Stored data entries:

========================================

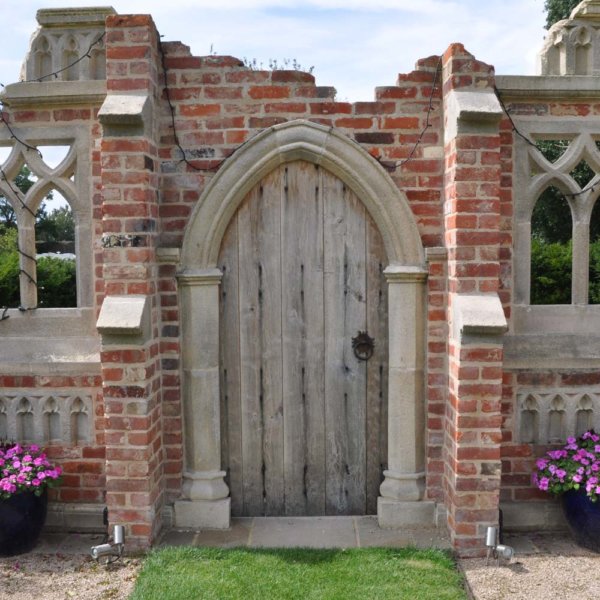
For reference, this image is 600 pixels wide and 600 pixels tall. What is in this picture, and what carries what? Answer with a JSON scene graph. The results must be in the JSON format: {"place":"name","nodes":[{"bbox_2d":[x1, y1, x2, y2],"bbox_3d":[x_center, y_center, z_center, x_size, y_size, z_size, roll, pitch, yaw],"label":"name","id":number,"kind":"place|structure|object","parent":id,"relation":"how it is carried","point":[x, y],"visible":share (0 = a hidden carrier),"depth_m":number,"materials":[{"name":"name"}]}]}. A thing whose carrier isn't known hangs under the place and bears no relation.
{"place":"outdoors","nodes":[
{"label":"outdoors","id":0,"kind":"place"},
{"bbox_2d":[0,549,144,599],"label":"gravel path","id":1,"kind":"structure","parent":0,"point":[49,581],"materials":[{"name":"beige gravel"}]},
{"bbox_2d":[0,484,49,558],"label":"flower pot","id":2,"kind":"object","parent":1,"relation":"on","point":[23,526],"visible":0.7,"depth_m":4.11,"materials":[{"name":"blue ceramic"}]},
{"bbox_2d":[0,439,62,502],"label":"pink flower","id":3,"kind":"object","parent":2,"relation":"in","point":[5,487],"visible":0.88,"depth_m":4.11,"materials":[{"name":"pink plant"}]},
{"bbox_2d":[90,525,125,565],"bbox_3d":[-1.133,1.458,3.976,0.173,0.209,0.179,0,4,0],"label":"spotlight","id":4,"kind":"object","parent":1,"relation":"on","point":[117,529],"visible":0.99,"depth_m":3.97,"materials":[{"name":"silver metal"}]},
{"bbox_2d":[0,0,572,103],"label":"sky","id":5,"kind":"structure","parent":0,"point":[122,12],"materials":[{"name":"blue"}]},
{"bbox_2d":[123,546,473,599],"label":"lawn","id":6,"kind":"structure","parent":0,"point":[442,571],"materials":[{"name":"green plant"}]},
{"bbox_2d":[0,1,599,550],"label":"brick wall","id":7,"kind":"structure","parent":0,"point":[147,374],"depth_m":4.37,"materials":[{"name":"red brick"}]},
{"bbox_2d":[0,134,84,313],"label":"window","id":8,"kind":"structure","parent":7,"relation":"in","point":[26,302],"depth_m":4.59,"materials":[{"name":"beige stone"}]},
{"bbox_2d":[0,392,93,444],"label":"panel","id":9,"kind":"object","parent":7,"relation":"in","point":[85,411],"visible":0.77,"depth_m":4.54,"materials":[{"name":"grey stone"}]},
{"bbox_2d":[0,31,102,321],"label":"string light","id":10,"kind":"object","parent":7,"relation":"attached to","point":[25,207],"visible":0.9,"depth_m":4.46,"materials":[{"name":"black"}]},
{"bbox_2d":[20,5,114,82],"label":"stone parapet","id":11,"kind":"structure","parent":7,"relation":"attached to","point":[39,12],"depth_m":4.44,"materials":[{"name":"stone"}]},
{"bbox_2d":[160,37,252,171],"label":"string light","id":12,"kind":"object","parent":7,"relation":"attached to","point":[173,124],"visible":0.83,"depth_m":4.43,"materials":[{"name":"black plastic"}]},
{"bbox_2d":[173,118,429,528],"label":"stone door frame","id":13,"kind":"object","parent":7,"relation":"in","point":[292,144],"visible":0.81,"depth_m":4.57,"materials":[{"name":"stone"}]},
{"bbox_2d":[219,158,385,518],"bbox_3d":[0.005,0.337,4.760,1.380,2.479,0.147,0,4,0],"label":"wooden door","id":14,"kind":"structure","parent":7,"relation":"in","point":[372,256],"depth_m":4.72,"materials":[{"name":"brown wood"}]},
{"bbox_2d":[351,331,374,360],"bbox_3d":[0.438,0.337,4.704,0.179,0.226,0.119,0,4,0],"label":"door knocker","id":15,"kind":"object","parent":14,"relation":"attached to","point":[363,336],"visible":0.92,"depth_m":4.69,"materials":[{"name":"metal"}]},
{"bbox_2d":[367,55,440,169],"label":"string light","id":16,"kind":"object","parent":7,"relation":"attached to","point":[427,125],"visible":0.76,"depth_m":4.43,"materials":[{"name":"black plastic"}]},
{"bbox_2d":[497,83,599,196],"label":"string light","id":17,"kind":"object","parent":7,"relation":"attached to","point":[515,128],"visible":0.76,"depth_m":4.29,"materials":[{"name":"black"}]},
{"bbox_2d":[515,387,599,445],"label":"panel","id":18,"kind":"object","parent":7,"relation":"in","point":[525,406],"visible":0.75,"depth_m":4.44,"materials":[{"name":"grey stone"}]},
{"bbox_2d":[516,127,599,309],"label":"window","id":19,"kind":"structure","parent":7,"relation":"in","point":[585,291],"depth_m":4.49,"materials":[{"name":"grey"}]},
{"bbox_2d":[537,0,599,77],"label":"stone parapet","id":20,"kind":"structure","parent":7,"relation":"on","point":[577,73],"depth_m":4.34,"materials":[{"name":"beige stone"}]},
{"bbox_2d":[158,515,451,549],"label":"stone threshold","id":21,"kind":"structure","parent":0,"point":[327,530],"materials":[{"name":"grey stone"}]},
{"bbox_2d":[457,534,599,599],"label":"gravel path","id":22,"kind":"structure","parent":0,"point":[536,558],"materials":[{"name":"beige gravel"}]},
{"bbox_2d":[484,525,514,565],"bbox_3d":[1.155,1.440,3.926,0.144,0.202,0.170,0,4,0],"label":"spotlight","id":23,"kind":"object","parent":22,"relation":"on","point":[489,541],"visible":0.99,"depth_m":3.92,"materials":[{"name":"silver metal"}]},
{"bbox_2d":[560,486,599,552],"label":"flower pot","id":24,"kind":"object","parent":22,"relation":"on","point":[567,510],"visible":0.67,"depth_m":4.10,"materials":[{"name":"blue ceramic"}]},
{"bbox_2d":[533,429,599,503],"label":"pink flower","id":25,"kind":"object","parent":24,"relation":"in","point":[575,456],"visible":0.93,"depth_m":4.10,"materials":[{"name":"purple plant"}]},
{"label":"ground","id":26,"kind":"structure","parent":0},
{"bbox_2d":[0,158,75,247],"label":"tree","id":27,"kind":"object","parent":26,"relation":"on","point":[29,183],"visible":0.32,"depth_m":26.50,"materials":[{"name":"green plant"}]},
{"bbox_2d":[0,230,78,308],"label":"hedge","id":28,"kind":"object","parent":26,"relation":"on","point":[55,294],"visible":0.31,"depth_m":10.24,"materials":[{"name":"green plant"}]},
{"bbox_2d":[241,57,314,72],"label":"plant","id":29,"kind":"object","parent":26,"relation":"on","point":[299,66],"visible":0.11,"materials":[{"name":"plant"}]},
{"bbox_2d":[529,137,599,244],"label":"tree","id":30,"kind":"object","parent":26,"relation":"on","point":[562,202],"visible":0.25,"depth_m":12.95,"materials":[{"name":"green plant"}]},
{"bbox_2d":[530,237,599,304],"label":"hedge","id":31,"kind":"object","parent":26,"relation":"on","point":[545,279],"visible":0.24,"depth_m":9.05,"materials":[{"name":"green plant"}]},
{"bbox_2d":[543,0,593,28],"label":"tree","id":32,"kind":"object","parent":26,"relation":"on","point":[575,0],"visible":0.13,"depth_m":19.64,"materials":[{"name":"green plant"}]}
]}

========================================

* _PROMPT_
Copy the records above exactly. Do not carry any picture into the copy.

* _ANSWER BOX_
For reference, this image is 600 pixels wide and 600 pixels tall. What is in this picture, and what carries what? Answer with a JSON scene graph. The results must be in the JSON format: {"place":"name","nodes":[{"bbox_2d":[x1, y1, x2, y2],"bbox_3d":[x_center, y_center, z_center, x_size, y_size, z_size, roll, pitch, yaw],"label":"name","id":number,"kind":"place|structure|object","parent":id,"relation":"how it is carried","point":[x, y],"visible":share (0 = a hidden carrier),"depth_m":number,"materials":[{"name":"name"}]}]}. A thing whose carrier isn't known hangs under the place and bears no relation.
{"place":"outdoors","nodes":[
{"label":"outdoors","id":0,"kind":"place"},
{"bbox_2d":[0,549,144,599],"label":"gravel path","id":1,"kind":"structure","parent":0,"point":[49,581],"materials":[{"name":"beige gravel"}]},
{"bbox_2d":[0,484,49,558],"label":"flower pot","id":2,"kind":"object","parent":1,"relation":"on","point":[23,526],"visible":0.7,"depth_m":4.11,"materials":[{"name":"blue ceramic"}]},
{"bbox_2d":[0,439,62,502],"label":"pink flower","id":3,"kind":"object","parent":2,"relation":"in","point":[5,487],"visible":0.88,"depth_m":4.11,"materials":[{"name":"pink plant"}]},
{"bbox_2d":[90,525,125,565],"bbox_3d":[-1.133,1.458,3.976,0.173,0.209,0.179,0,4,0],"label":"spotlight","id":4,"kind":"object","parent":1,"relation":"on","point":[117,529],"visible":0.99,"depth_m":3.97,"materials":[{"name":"silver metal"}]},
{"bbox_2d":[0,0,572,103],"label":"sky","id":5,"kind":"structure","parent":0,"point":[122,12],"materials":[{"name":"blue"}]},
{"bbox_2d":[123,546,473,599],"label":"lawn","id":6,"kind":"structure","parent":0,"point":[442,571],"materials":[{"name":"green plant"}]},
{"bbox_2d":[0,1,599,550],"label":"brick wall","id":7,"kind":"structure","parent":0,"point":[147,374],"depth_m":4.37,"materials":[{"name":"red brick"}]},
{"bbox_2d":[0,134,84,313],"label":"window","id":8,"kind":"structure","parent":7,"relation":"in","point":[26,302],"depth_m":4.59,"materials":[{"name":"beige stone"}]},
{"bbox_2d":[0,392,93,444],"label":"panel","id":9,"kind":"object","parent":7,"relation":"in","point":[85,411],"visible":0.77,"depth_m":4.54,"materials":[{"name":"grey stone"}]},
{"bbox_2d":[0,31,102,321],"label":"string light","id":10,"kind":"object","parent":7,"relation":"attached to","point":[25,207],"visible":0.9,"depth_m":4.46,"materials":[{"name":"black"}]},
{"bbox_2d":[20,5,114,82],"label":"stone parapet","id":11,"kind":"structure","parent":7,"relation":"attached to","point":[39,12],"depth_m":4.44,"materials":[{"name":"stone"}]},
{"bbox_2d":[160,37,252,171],"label":"string light","id":12,"kind":"object","parent":7,"relation":"attached to","point":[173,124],"visible":0.83,"depth_m":4.43,"materials":[{"name":"black plastic"}]},
{"bbox_2d":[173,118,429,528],"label":"stone door frame","id":13,"kind":"object","parent":7,"relation":"in","point":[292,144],"visible":0.81,"depth_m":4.57,"materials":[{"name":"stone"}]},
{"bbox_2d":[219,158,385,518],"bbox_3d":[0.005,0.337,4.760,1.380,2.479,0.147,0,4,0],"label":"wooden door","id":14,"kind":"structure","parent":7,"relation":"in","point":[372,256],"depth_m":4.72,"materials":[{"name":"brown wood"}]},
{"bbox_2d":[351,331,374,360],"bbox_3d":[0.438,0.337,4.704,0.179,0.226,0.119,0,4,0],"label":"door knocker","id":15,"kind":"object","parent":14,"relation":"attached to","point":[363,336],"visible":0.92,"depth_m":4.69,"materials":[{"name":"metal"}]},
{"bbox_2d":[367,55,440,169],"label":"string light","id":16,"kind":"object","parent":7,"relation":"attached to","point":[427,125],"visible":0.76,"depth_m":4.43,"materials":[{"name":"black plastic"}]},
{"bbox_2d":[497,83,599,196],"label":"string light","id":17,"kind":"object","parent":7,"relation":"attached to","point":[515,128],"visible":0.76,"depth_m":4.29,"materials":[{"name":"black"}]},
{"bbox_2d":[515,387,599,445],"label":"panel","id":18,"kind":"object","parent":7,"relation":"in","point":[525,406],"visible":0.75,"depth_m":4.44,"materials":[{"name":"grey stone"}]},
{"bbox_2d":[516,127,599,309],"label":"window","id":19,"kind":"structure","parent":7,"relation":"in","point":[585,291],"depth_m":4.49,"materials":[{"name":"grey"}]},
{"bbox_2d":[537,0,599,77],"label":"stone parapet","id":20,"kind":"structure","parent":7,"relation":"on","point":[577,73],"depth_m":4.34,"materials":[{"name":"beige stone"}]},
{"bbox_2d":[158,515,451,549],"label":"stone threshold","id":21,"kind":"structure","parent":0,"point":[327,530],"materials":[{"name":"grey stone"}]},
{"bbox_2d":[457,534,599,599],"label":"gravel path","id":22,"kind":"structure","parent":0,"point":[536,558],"materials":[{"name":"beige gravel"}]},
{"bbox_2d":[484,525,514,565],"bbox_3d":[1.155,1.440,3.926,0.144,0.202,0.170,0,4,0],"label":"spotlight","id":23,"kind":"object","parent":22,"relation":"on","point":[489,541],"visible":0.99,"depth_m":3.92,"materials":[{"name":"silver metal"}]},
{"bbox_2d":[560,486,599,552],"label":"flower pot","id":24,"kind":"object","parent":22,"relation":"on","point":[567,510],"visible":0.67,"depth_m":4.10,"materials":[{"name":"blue ceramic"}]},
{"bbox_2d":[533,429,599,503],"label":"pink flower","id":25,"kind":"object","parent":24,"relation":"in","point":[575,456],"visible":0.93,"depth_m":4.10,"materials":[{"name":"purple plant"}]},
{"label":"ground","id":26,"kind":"structure","parent":0},
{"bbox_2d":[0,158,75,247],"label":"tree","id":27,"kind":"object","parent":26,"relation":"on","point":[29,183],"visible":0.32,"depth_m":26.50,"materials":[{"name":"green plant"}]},
{"bbox_2d":[0,230,78,308],"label":"hedge","id":28,"kind":"object","parent":26,"relation":"on","point":[55,294],"visible":0.31,"depth_m":10.24,"materials":[{"name":"green plant"}]},
{"bbox_2d":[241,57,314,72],"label":"plant","id":29,"kind":"object","parent":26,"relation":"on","point":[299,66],"visible":0.11,"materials":[{"name":"plant"}]},
{"bbox_2d":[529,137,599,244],"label":"tree","id":30,"kind":"object","parent":26,"relation":"on","point":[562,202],"visible":0.25,"depth_m":12.95,"materials":[{"name":"green plant"}]},
{"bbox_2d":[530,237,599,304],"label":"hedge","id":31,"kind":"object","parent":26,"relation":"on","point":[545,279],"visible":0.24,"depth_m":9.05,"materials":[{"name":"green plant"}]},
{"bbox_2d":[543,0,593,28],"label":"tree","id":32,"kind":"object","parent":26,"relation":"on","point":[575,0],"visible":0.13,"depth_m":19.64,"materials":[{"name":"green plant"}]}
]}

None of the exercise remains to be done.